EXERCISE: Everything in the records below except the pictures must be written out exactly.

EXERCISE MATERIALS:
---+---
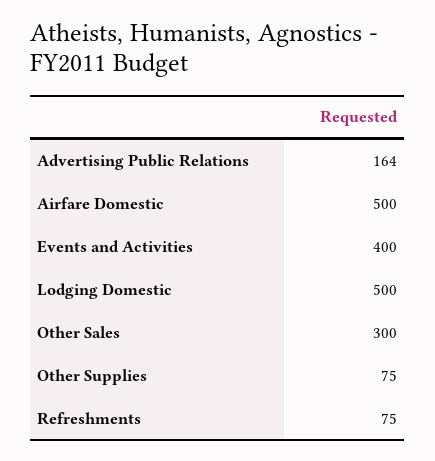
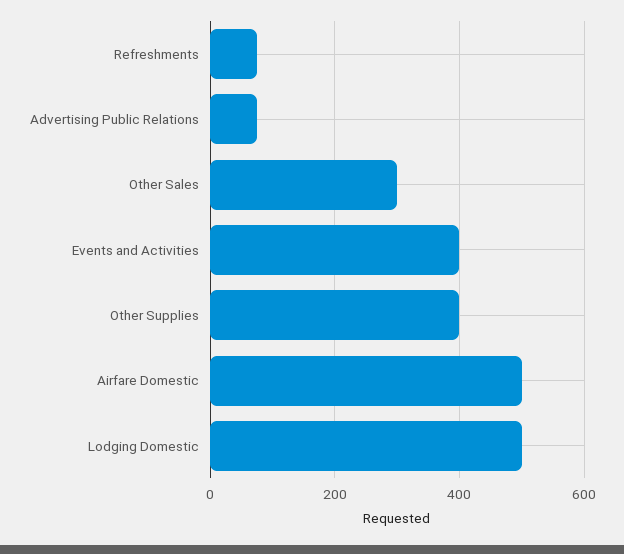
Advertising Public Relations: 164 -> 80
Other Supplies: 75 -> 400

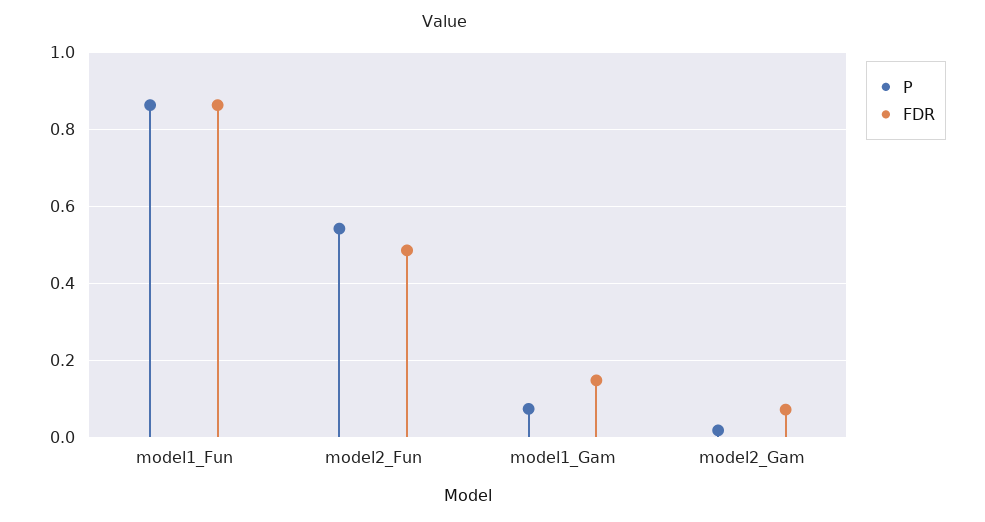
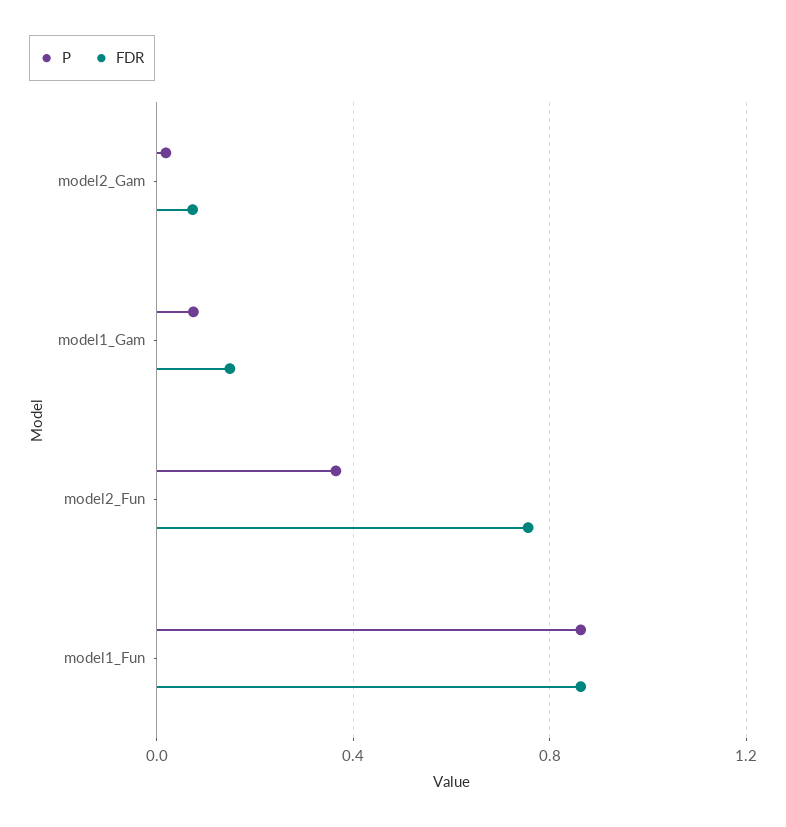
P, model2_Fun: 0.54 -> 0.35
FDR, model2_Fun: 0.48 -> 0.75

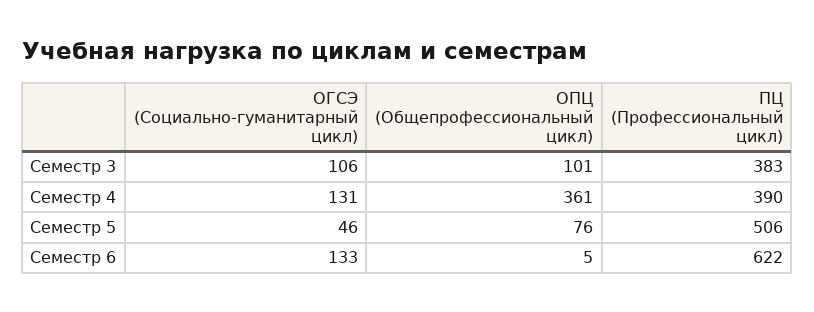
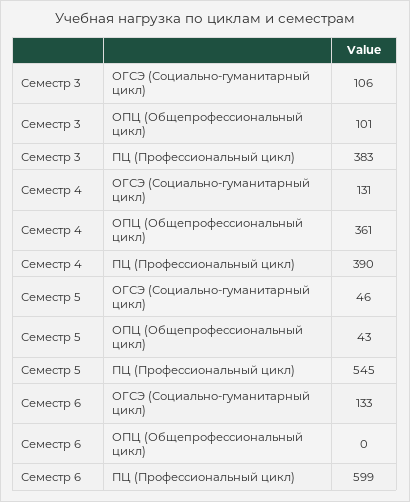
ОПЦ (Общепрофессиональный цикл), Семестр 5: 76 -> 43
ПЦ (Профессиональный цикл), Семестр 5: 506 -> 545
ОПЦ (Общепрофессиональный цикл), Семестр 6: 5 -> 0
ПЦ (Профессиональный цикл), Семестр 6: 622 -> 599

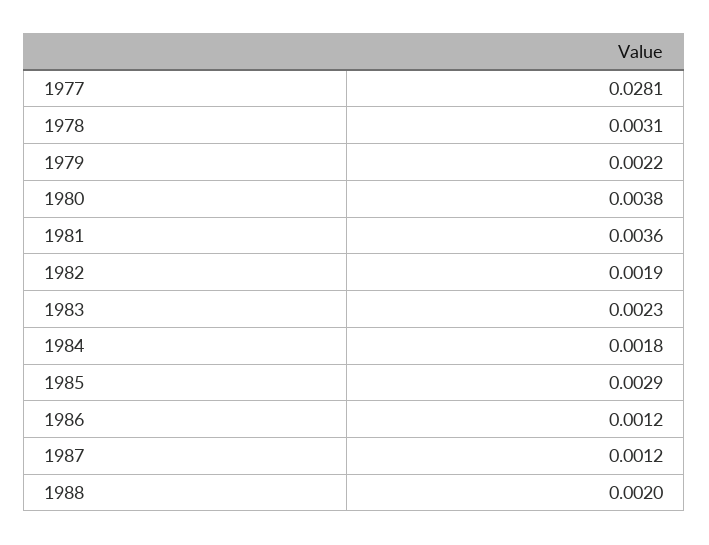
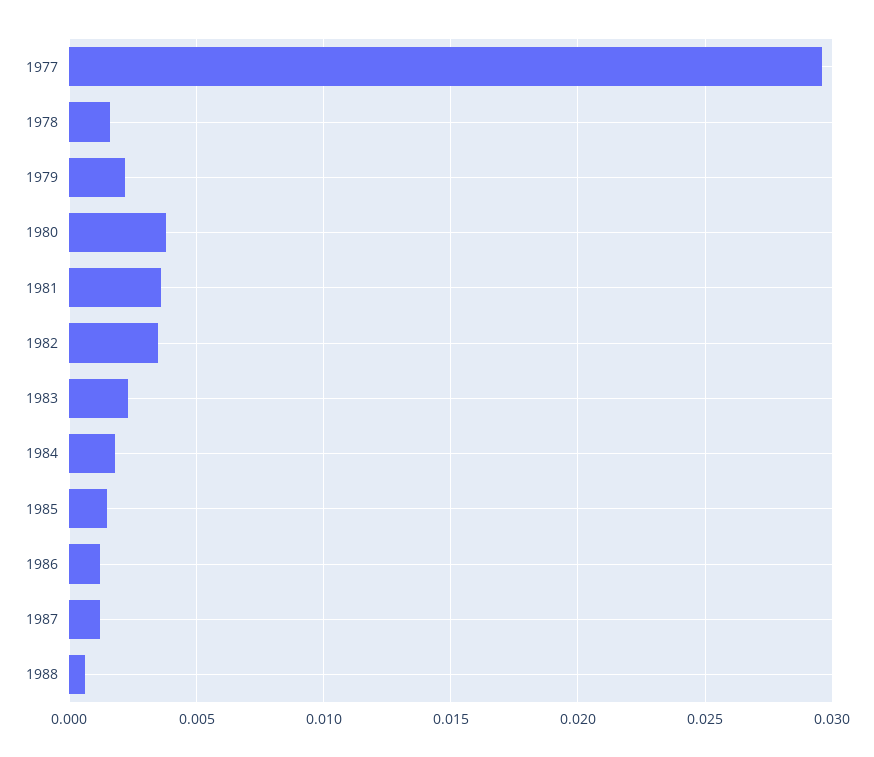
1977: 0.0281 -> 0.0295
1978: 0.0031 -> 0.0015
1982: 0.0019 -> 0.0035
1985: 0.0029 -> 0.0015
1988: 0.002 -> 0.0005

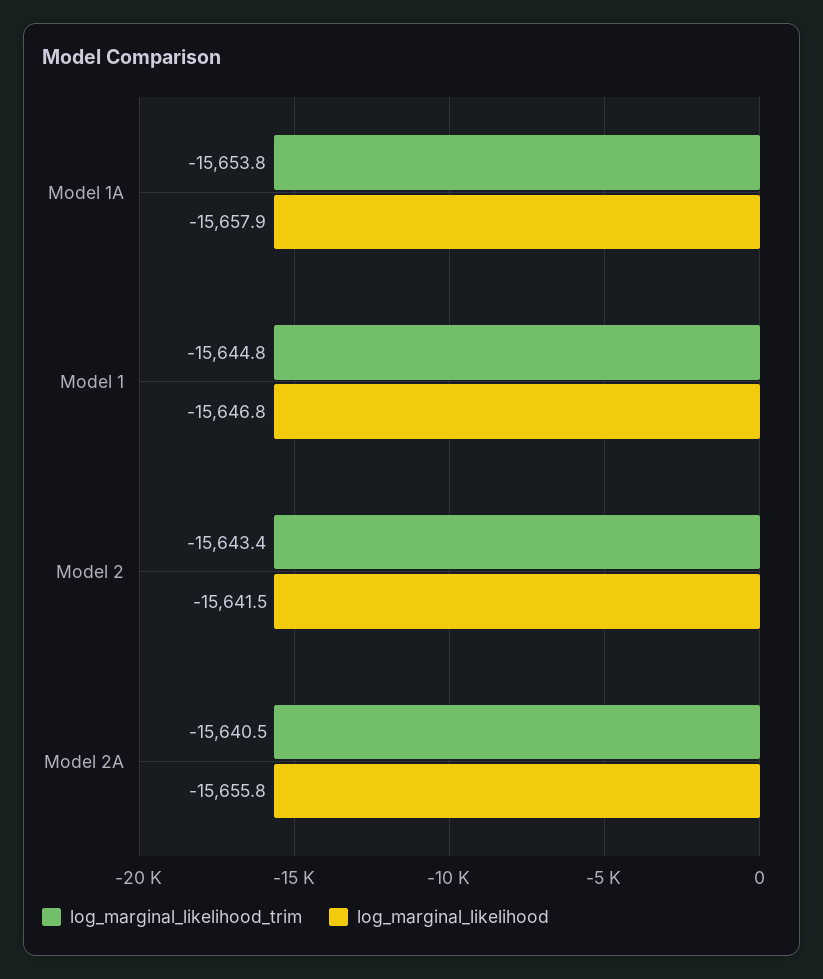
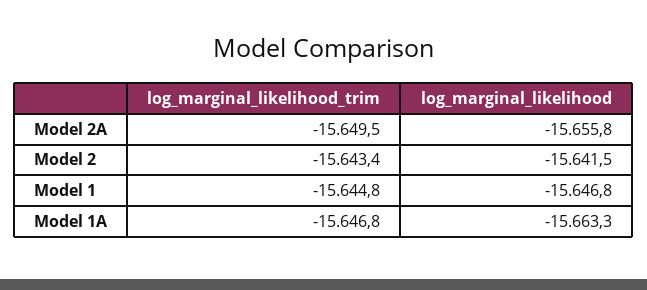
log_marginal_likelihood_trim, Model 1A: -15653.8 -> -15646.8
log_marginal_likelihood, Model 1A: -15657.9 -> -15663.3
log_marginal_likelihood_trim, Model 2A: -15640.5 -> -15649.5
---+---
OUTPUT:
Advertising Public Relations: 164 -> 80
Other Supplies: 75 -> 400

P, model2_Fun: 0.54 -> 0.35
FDR, model2_Fun: 0.48 -> 0.75

ОПЦ (Общепрофессиональный цикл), Семестр 5: 76 -> 43
ПЦ (Профессиональный цикл), Семестр 5: 506 -> 545
ОПЦ (Общепрофессиональный цикл), Семестр 6: 5 -> 0
ПЦ (Профессиональный цикл), Семестр 6: 622 -> 599

1977: 0.0281 -> 0.0295
1978: 0.0031 -> 0.0015
1982: 0.0019 -> 0.0035
1985: 0.0029 -> 0.0015
1988: 0.002 -> 0.0005

log_marginal_likelihood_trim, Model 1A: -15653.8 -> -15646.8
log_marginal_likelihood, Model 1A: -15657.9 -> -15663.3
log_marginal_likelihood_trim, Model 2A: -15640.5 -> -15649.5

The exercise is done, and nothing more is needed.